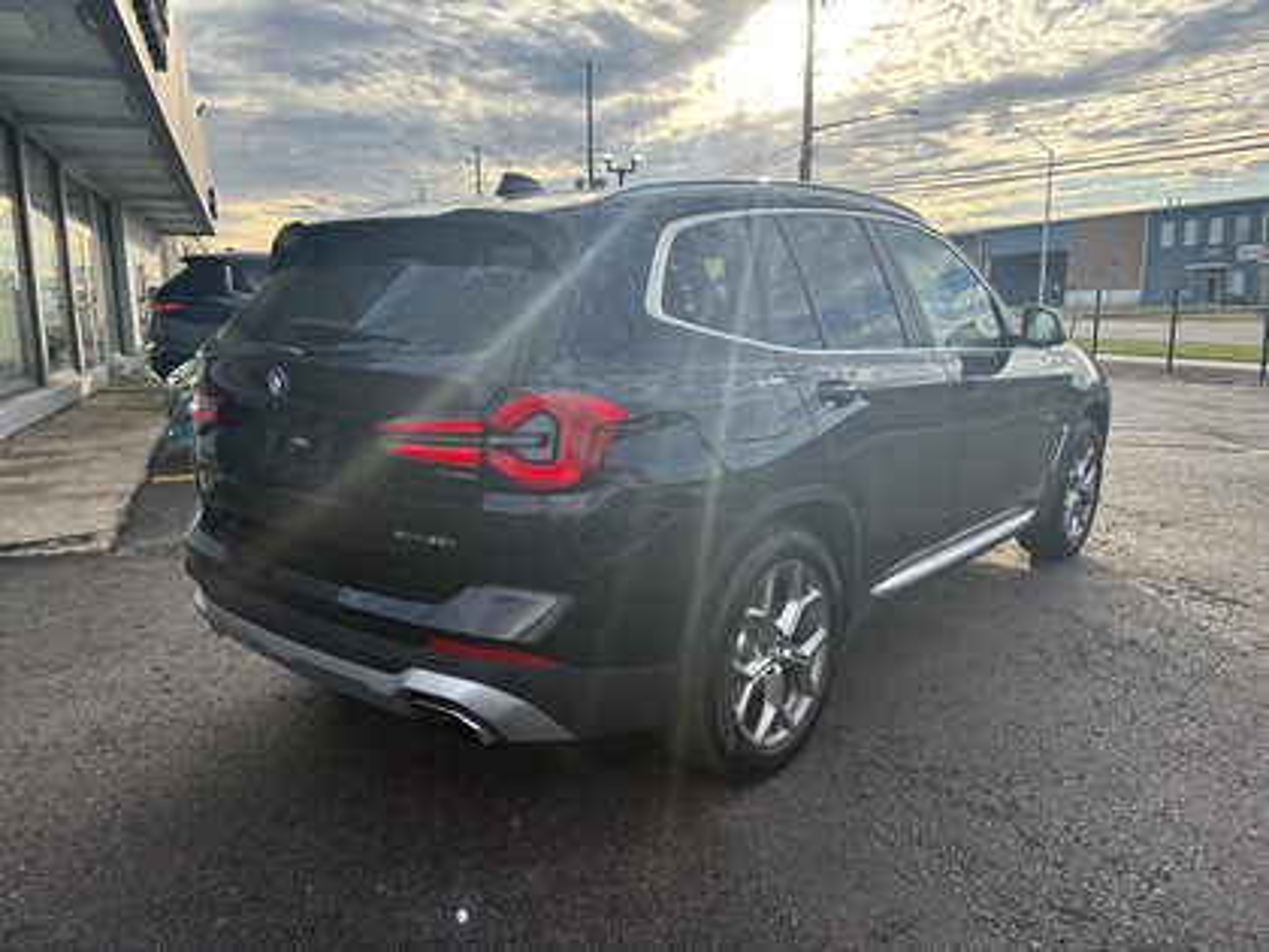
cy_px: 476
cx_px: 634
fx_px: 953
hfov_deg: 67.3
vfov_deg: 53.1
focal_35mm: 26
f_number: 1.6
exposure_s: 1/1667
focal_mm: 5.96
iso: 50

+++

## What you will do:
Please restate the whole listing exactly, without any of its pictures.

## Task answer:
cy_px: 476
cx_px: 634
fx_px: 953
hfov_deg: 67.3
vfov_deg: 53.1
focal_35mm: 26
f_number: 1.6
exposure_s: 1/1667
focal_mm: 5.96
iso: 50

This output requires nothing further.